In a postscript to an email I sent, in my capacity as editor, to the staff of 15 Bytes at the beginning of this year, I mentioned that my email responses — never arriving at a whiplash pace — might, for a while, be slower than normal: during the winter months, I explained, I moonlight (if one can use that term for a job one does in the day) a few days a week as a ski instructor at Snowbird. I was up there this Sunday, teaching a 7-year-old beginner, when — and this was a coincidence that only really occurred to me days later— my two jobs crossed paths.
We were inside taking a hydration break when my protégé said to me, in passing, “That looks like my father.” He said it with a slight Spanish accent: though raised in New York City, he was born in the Dominican Republic. He was referring to one of several paintings that have been hanging all season in a small alcove on the second floor of the resort’s Snowbird Center. There isn’t much to notice, resemblance-wise, in this portrait — it’s mostly line work against a white background, with a few dashes of color — bright blue on the buff and a fiery orange on the goggles. The only part of the face visible is a bit of nose, a mustache, and a mouth — which is agape with joy. One thing that might stand out, to you and me, though: the subject in this portrait is a person of color.
Unless it’s a warm, bluebird day, you’re not going to see skin color much on the slopes: as in this portrait, most body parts are covered in jackets and gloves and buffs and goggles. But inside, or on a shuttle bus, or riding next to someone on the lift, if you take the time to notice, it may occur to you: most of these people are white. Like, the vast majority.
In 2019, Snowsports Industries America (SIA) reported that African-Americans make up only 7.3 percent of skiers in the United States (while they make up 14% of the U.S. population). The Salt Lake Tribune reported that in 2019-20, 87% of visits to U.S. ski areas and 88% in Utah were made by people who identify as white or caucasian. In other words, on our slopes, people of color stand out.
Lamont Joseph White knows this from personal experience. Snowsports weren’t even on the radar in his early years when he was growing up, a Black kid in Queens; but when he moved to suburban New Jersey, he became intrigued by the elements of ski and snowboarding culture he noticed among his peers. It wasn’t until college, however, that he had a chance to get on the slopes. He jumped at it, and has jumped at opportunities ever since. He began coming west for his turns in the early part of the century (his wife has family in Utah), and in 2012 made it permanent when the couple bought a home in Park City — where, on any given day, White might be the only Black person on the slopes. According to Ski Utah, Blacks and Native Americans make up only 1% of skier visits in Utah (Asian and Pacific Islanders make up 4%, and Latinos, even though they represent 14.4% of Utah’s population, are just 5% of ski resort clientele).

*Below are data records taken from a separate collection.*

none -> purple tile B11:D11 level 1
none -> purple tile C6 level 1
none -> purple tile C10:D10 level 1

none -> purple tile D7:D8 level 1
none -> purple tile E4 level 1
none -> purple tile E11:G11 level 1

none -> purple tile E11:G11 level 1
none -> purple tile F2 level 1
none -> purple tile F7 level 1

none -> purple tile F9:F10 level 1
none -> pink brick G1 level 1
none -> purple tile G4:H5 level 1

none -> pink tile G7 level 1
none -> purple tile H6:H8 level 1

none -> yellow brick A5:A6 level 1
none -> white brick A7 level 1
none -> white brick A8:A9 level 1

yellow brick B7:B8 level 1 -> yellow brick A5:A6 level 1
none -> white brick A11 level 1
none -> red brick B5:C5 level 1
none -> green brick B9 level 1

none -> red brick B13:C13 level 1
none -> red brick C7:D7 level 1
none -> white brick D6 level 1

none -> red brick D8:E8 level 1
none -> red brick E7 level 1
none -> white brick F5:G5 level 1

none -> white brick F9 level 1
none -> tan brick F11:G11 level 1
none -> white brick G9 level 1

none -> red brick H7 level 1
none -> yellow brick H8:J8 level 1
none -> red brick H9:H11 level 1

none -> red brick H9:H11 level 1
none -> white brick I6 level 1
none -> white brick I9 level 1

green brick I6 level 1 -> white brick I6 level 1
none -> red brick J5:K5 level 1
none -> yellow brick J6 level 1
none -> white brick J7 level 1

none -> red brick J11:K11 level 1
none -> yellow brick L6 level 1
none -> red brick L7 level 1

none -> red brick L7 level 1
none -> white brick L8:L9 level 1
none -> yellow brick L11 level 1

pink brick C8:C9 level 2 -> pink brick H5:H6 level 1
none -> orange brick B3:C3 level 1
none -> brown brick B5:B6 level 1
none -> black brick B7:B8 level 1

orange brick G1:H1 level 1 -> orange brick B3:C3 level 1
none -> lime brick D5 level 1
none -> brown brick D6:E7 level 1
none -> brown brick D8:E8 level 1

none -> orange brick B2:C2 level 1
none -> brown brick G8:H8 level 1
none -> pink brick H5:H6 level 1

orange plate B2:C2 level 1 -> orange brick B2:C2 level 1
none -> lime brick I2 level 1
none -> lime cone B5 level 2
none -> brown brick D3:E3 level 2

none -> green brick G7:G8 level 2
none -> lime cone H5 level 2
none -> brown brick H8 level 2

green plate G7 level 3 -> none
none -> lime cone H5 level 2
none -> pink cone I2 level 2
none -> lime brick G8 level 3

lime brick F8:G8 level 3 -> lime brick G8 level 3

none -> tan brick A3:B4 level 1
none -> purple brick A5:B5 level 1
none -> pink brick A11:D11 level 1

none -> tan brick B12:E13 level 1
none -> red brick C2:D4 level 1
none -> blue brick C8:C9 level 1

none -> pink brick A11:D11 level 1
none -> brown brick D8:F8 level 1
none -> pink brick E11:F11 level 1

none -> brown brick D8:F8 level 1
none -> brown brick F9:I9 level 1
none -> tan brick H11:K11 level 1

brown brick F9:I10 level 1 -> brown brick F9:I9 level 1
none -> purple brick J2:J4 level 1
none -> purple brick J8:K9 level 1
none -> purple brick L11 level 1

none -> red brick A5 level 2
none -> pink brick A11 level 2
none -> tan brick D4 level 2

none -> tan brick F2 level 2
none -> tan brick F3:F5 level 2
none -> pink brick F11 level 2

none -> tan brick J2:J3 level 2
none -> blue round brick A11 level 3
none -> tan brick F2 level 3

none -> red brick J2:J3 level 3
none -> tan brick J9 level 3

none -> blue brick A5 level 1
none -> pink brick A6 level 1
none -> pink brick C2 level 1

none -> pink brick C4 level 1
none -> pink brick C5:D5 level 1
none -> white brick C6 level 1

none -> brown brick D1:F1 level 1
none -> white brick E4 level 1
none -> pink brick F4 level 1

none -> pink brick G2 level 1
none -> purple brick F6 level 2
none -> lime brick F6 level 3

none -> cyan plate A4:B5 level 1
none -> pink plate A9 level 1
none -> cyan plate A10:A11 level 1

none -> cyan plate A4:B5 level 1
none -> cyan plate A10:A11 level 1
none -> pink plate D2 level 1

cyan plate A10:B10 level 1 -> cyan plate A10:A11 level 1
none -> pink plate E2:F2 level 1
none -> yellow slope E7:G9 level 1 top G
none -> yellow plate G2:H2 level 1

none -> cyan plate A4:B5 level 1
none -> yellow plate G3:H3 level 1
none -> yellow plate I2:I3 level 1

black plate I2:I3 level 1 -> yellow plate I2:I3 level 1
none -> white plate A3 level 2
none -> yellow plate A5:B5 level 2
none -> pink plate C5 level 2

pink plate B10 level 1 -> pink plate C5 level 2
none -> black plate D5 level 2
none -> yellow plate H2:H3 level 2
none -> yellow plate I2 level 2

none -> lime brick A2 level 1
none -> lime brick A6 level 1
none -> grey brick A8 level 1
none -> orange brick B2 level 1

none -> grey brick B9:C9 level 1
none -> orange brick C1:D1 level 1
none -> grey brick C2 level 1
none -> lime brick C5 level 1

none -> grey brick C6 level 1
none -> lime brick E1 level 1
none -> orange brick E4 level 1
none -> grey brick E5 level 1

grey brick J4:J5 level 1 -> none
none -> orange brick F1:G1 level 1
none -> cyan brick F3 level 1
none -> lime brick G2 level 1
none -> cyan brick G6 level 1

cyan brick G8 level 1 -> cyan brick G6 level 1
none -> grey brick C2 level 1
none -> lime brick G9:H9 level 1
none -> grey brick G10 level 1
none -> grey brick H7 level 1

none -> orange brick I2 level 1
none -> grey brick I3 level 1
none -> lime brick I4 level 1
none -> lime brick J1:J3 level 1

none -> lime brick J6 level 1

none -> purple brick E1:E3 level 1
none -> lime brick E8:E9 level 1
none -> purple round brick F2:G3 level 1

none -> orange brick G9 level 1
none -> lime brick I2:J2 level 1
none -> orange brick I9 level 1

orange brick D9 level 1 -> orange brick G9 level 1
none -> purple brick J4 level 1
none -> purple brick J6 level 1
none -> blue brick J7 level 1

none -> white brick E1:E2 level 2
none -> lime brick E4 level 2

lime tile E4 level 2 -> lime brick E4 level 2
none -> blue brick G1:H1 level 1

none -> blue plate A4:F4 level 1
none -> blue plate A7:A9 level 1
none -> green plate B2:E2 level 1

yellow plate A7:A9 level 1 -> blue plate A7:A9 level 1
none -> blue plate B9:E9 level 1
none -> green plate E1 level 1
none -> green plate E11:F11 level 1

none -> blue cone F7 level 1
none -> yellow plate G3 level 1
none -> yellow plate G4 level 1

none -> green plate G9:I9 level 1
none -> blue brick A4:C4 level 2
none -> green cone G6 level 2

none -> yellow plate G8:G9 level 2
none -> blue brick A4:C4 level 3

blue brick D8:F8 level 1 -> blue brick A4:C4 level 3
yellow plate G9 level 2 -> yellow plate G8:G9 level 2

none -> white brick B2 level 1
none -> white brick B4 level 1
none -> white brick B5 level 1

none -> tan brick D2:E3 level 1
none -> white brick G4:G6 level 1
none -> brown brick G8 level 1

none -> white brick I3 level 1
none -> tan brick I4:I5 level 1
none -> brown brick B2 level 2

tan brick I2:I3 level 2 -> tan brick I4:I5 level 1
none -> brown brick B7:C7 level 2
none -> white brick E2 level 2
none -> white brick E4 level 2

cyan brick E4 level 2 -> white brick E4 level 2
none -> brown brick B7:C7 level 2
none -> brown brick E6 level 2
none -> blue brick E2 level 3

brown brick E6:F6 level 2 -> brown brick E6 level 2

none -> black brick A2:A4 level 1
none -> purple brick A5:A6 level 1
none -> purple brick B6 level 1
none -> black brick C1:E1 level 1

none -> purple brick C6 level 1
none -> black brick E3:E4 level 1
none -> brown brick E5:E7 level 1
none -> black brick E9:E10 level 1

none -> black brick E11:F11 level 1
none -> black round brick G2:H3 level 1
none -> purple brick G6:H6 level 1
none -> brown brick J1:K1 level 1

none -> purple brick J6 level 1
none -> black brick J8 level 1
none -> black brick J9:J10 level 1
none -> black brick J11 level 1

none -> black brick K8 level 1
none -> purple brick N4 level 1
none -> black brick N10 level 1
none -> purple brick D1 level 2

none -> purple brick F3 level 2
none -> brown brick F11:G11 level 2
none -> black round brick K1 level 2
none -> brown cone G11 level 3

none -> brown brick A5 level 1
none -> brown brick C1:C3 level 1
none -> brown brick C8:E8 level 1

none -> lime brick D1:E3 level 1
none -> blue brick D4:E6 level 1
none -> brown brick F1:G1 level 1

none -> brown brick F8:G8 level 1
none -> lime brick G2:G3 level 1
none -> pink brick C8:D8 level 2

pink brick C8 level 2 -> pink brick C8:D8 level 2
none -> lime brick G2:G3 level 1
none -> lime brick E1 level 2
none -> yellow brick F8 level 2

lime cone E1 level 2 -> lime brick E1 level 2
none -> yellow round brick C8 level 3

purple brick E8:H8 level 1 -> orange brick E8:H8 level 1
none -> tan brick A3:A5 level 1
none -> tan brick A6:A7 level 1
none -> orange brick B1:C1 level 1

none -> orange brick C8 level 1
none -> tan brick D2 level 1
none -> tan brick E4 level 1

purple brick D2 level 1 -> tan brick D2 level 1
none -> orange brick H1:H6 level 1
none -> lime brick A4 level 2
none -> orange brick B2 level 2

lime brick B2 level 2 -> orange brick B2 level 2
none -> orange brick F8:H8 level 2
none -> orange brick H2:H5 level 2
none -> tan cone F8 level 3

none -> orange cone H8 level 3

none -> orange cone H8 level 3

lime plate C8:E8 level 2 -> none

In addition to being a passionate snowboarder, White is also an artist. He studied at New York’s Fashion Institute of Technology, The School of Visual Arts and the New School before embarking on a career in illustration that included work for Adidas, Converse, Coleman, Fairchild Publications, Ebony Man, Cole Haan, and more. He continues to work in illustration, graphic design and product development but has branched out with personal work and fine art exhibitions.
Skiing in Color, a group of oil paintings White began exhibiting in 2020, is a more personal project, one that we might say is 30 years in the making — from that first time White strapped on a snowboard and slid across snow. It is driven by White’s desire to imagine and to represent Black people on the slopes. The first paintings in the series were a group of portraits of Black heroes like Martin Luther King, Rosa Parks, Harriet Tubman and Frederick Douglas wearing ski goggles. The group of paintings has that odd, slightly disconcerting juxtaposition that we find in steampunk, as White imagines the heroes of his culture and history becoming part of the sport he loves.
In the series of paintings on exhibit at Snowbird, his effort at representation comes more down to earth. Bright with color and brimming with energy, the paintings represent an inclusive vision for snowsports. In “Color Coordinated” a young skier expresses the pure, simple, expectant joy I see in many of the kids who arrive in buses for Snowbird’s local after-school programs. “Black Diamond” might be that same girl a decade later, an accomplished skier, ready to rip down the steeps. Difference, as represented by various hairstyles or gear, is celebrated. The people in these images are not tentative, they belong. The slopes, for them, are a place of joy, camaraderie, meditation, exhilaration.
Though a small space, the gallery is located at the center of the Snowbird Center, between the bathrooms and the stairs, the coffee shop and the lounge, the lockers and Mountain School’s rental shop: it’s a high traffic area (where no lift pass is required). Hundreds of people pass it every day. Many of those will recognize that the exhibit comes amidst a national racial reckoning; that it’s one of many exhibits by people of color in a place where just a few years ago there were few; some might cynically dismiss it as corporate PR.
My 7-year-old protégé was oblivious to all that. He just saw an image of someone in snow gear who looked familiar.